By Sheldon I. Banoff
November 29, 2007

Last year, we informed LFPBR readers of the rediscovery by some partners in multi-state partnerships of the benefits of becoming a professional corporation ('PC') partner in their law firms, primarily to obtain state income tax savings. See, Banoff, 'To PC or Not to PC: The Rise and Fall and Rise (Again) of Professional Corporation Partners in Law Firms,' LFPBR, Vol. 12, No. 9 (Oct. 2006), p. 1. We observed that some firms have accommodated (and in some cases encouraged) some of their partners to consider the incorporation alternative. As discussed below, New York recently enacted legislation that would potentially adversely affect that strategy, including those who incorporated long before the legislation was passed, and it is unclear whether other states may follow.

Anecdotal evidence indicates a rebirth in recent years in the use of PCs for partners of profitable multi-state law partnerships, to provide aggregate (multi-state) income tax savings for some or many of the firms' highly paid partners. The PC structure is particularly useful for highly profitable law firm partnerships, limited liability partnerships ('LLPs'), and limited liability companies ('LLCs') ' taxable as partnerships that have a substantial amount of their income attributable to offices in states having high income tax rates applicable to individual partners.
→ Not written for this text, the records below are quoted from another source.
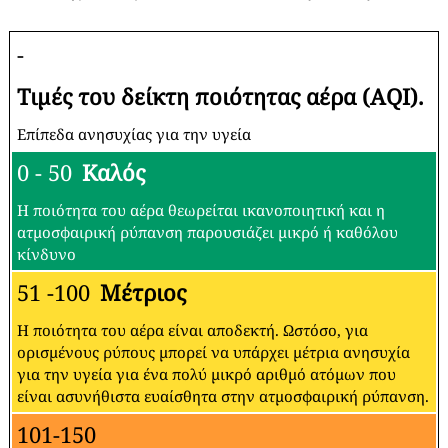
-
Τιμές του δείκτη ποιότητας αέρα (AQI).
Επίπεδα ανησυχίας για την υγεία
0 - 50
Καλός
Η ποιότητα του αέρα θεωρείται ικανοποιητική και η
ατμοσφαιρική ρύπανση παρουσιάζει μικρό ή καθόλου
κίνδυνο
51 -100
Μέτριος
Η ποιότητα του αέρα είναι αποδεκτή. Ωστόσο, για
ορισμένους ρύπους μπορεί να υπάρχει μέτρια ανησυχία
για την υγεία για ένα πολύ μικρό αριθμό ατόμων που
είναι ασυνήθιστα ευαίσθητα στην ατμοσφαιρική ρύπανση.
101-150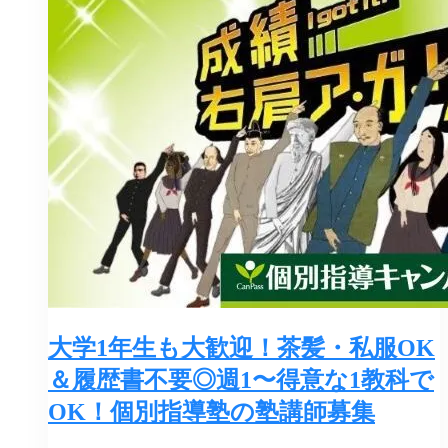
大学1年生も大歓迎！茶髪・私服OK
＆履歴書不要◎週1〜得意な1教科で
OK！個別指導塾の塾講師募集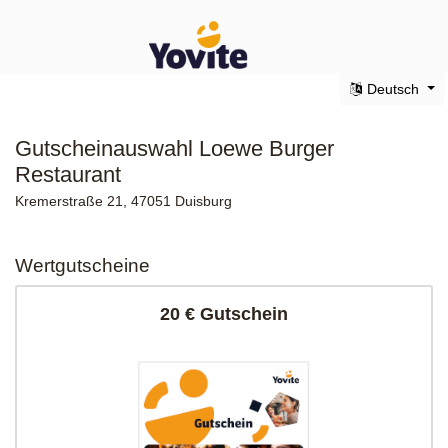
Deutsch
Gutscheinauswahl Loewe Burger
Restaurant
Kremerstraße 21, 47051 Duisburg
Wertgutscheine
20 € Gutschein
In a typical favorable scenario, the firm will have at least one office located in a zero or low individual income tax rate state (e.g., Florida, Texas, or Illinois) and at least one other office in a relatively high tax bracket state (e.g., California or New York). Due to long-established rules on apportionment of a partnership's income for state income tax purposes, those partners who physically reside and practice primarily in the zero or low tax rate state nonetheless are subject to a substantial out-of-state tax liability. If a substantial portion of the firm's income is allocable to high-rate states, the problem is magnified.